ScholarGym: Benchmarking Large Language Model Capabilities in the Information-Gathering Stage of Deep Research
This work addresses the need for decomposable analysis in evaluating deep research systems for AI researchers, though it is incremental as it focuses on benchmarking rather than proposing a new method.
The paper tackles the problem of evaluating large language models in deep research by introducing ScholarGym, an environment that isolates the information-gathering stage, revealing that iterative query decomposition yields 2.9–3.3× F1 gains over single-query retrieval and identifying dual bottlenecks in query planning and relevance assessment.
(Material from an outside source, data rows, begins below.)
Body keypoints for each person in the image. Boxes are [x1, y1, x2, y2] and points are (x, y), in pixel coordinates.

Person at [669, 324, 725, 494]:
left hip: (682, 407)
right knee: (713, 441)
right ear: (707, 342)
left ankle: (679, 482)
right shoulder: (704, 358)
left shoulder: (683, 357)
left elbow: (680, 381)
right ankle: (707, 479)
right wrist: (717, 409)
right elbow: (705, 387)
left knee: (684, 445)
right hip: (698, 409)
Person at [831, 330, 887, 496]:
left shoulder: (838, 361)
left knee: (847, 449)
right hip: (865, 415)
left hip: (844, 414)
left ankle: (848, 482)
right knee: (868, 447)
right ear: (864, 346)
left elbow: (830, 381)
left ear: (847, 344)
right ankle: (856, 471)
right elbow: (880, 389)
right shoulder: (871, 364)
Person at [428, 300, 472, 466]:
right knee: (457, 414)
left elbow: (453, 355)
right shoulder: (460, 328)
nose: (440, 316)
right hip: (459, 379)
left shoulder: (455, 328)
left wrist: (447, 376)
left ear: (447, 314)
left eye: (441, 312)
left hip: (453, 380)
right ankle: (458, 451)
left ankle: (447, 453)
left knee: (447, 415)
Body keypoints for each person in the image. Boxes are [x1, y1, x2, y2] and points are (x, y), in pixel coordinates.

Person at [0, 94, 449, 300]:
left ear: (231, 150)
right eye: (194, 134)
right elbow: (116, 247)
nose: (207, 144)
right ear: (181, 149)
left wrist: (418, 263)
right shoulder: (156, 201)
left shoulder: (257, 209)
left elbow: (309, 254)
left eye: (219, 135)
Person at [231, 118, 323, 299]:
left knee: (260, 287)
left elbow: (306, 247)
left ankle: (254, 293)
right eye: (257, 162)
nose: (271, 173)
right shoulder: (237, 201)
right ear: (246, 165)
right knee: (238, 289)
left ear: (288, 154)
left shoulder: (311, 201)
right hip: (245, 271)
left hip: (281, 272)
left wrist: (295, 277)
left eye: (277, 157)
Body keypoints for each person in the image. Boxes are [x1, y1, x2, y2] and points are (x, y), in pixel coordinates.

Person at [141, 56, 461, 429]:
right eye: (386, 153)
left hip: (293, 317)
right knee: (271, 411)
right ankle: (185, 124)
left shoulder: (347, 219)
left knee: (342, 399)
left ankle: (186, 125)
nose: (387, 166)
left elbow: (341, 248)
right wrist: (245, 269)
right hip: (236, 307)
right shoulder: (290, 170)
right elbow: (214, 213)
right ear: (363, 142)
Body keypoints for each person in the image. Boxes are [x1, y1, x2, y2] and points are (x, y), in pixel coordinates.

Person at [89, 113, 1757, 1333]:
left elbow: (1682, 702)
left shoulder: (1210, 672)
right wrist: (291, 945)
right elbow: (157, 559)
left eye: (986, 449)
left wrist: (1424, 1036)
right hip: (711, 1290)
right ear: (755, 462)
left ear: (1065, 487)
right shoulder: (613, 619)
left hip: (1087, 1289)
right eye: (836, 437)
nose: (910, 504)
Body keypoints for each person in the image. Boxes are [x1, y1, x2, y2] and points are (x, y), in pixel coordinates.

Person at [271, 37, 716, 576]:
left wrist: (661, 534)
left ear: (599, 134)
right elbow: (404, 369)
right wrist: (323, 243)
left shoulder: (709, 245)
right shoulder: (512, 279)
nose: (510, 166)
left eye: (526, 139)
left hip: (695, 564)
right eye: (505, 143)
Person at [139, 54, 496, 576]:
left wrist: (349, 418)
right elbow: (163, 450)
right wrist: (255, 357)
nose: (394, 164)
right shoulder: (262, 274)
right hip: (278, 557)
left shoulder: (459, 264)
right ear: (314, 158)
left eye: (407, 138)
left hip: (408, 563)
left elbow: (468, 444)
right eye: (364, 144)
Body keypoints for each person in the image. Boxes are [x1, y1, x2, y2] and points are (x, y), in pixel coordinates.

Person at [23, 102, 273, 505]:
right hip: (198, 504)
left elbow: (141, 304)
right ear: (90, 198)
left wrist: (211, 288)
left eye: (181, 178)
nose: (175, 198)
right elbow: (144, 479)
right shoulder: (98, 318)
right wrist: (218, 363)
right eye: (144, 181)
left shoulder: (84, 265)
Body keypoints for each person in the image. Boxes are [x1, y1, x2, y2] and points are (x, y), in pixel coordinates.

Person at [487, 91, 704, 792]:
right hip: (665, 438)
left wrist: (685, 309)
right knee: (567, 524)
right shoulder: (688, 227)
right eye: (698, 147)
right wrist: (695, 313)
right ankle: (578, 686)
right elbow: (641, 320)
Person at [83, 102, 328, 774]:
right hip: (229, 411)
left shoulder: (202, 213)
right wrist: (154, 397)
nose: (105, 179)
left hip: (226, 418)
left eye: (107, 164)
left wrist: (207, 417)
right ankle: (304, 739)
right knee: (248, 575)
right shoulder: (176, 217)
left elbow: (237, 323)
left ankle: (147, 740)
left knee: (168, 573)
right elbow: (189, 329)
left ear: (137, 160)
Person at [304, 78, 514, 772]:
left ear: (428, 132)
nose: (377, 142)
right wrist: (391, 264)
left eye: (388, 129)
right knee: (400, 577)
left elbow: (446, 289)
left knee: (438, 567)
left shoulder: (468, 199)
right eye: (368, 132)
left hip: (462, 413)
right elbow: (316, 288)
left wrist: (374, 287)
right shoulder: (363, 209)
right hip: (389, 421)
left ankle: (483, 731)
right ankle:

Large language models have advanced from single-turn question answering to deep research systems that iteratively decompose research questions, invoke retrieval tools, and synthesize information across multiple rounds. Evaluating such systems typically involves scoring their final research reports holistically, but this end-to-end paradigm tightly couples the language model's decision-making, workflow design, and environmental feedback, precluding decomposable analysis of individual components. We introduce ScholarGym, an evaluation environment that isolates the information-gathering stage of deep research on academic literature. Under a unified workflow, ScholarGym decomposes the research process into three explicit stages -- Query Planning, Tool Invocation, and Relevance Assessment -- and evaluates each against 2,536 expert-annotated queries over a static corpus of 570K papers with deterministic retrieval. Systematic experiments reveal that iterative query decomposition yields 2.9--3.3$\times$ F1 gains over single-query retrieval, models with extended thinking trade recall for precision, and Query Planning quality together with Relevance Assessment constitute dual bottlenecks that separate proprietary from open-source model performance.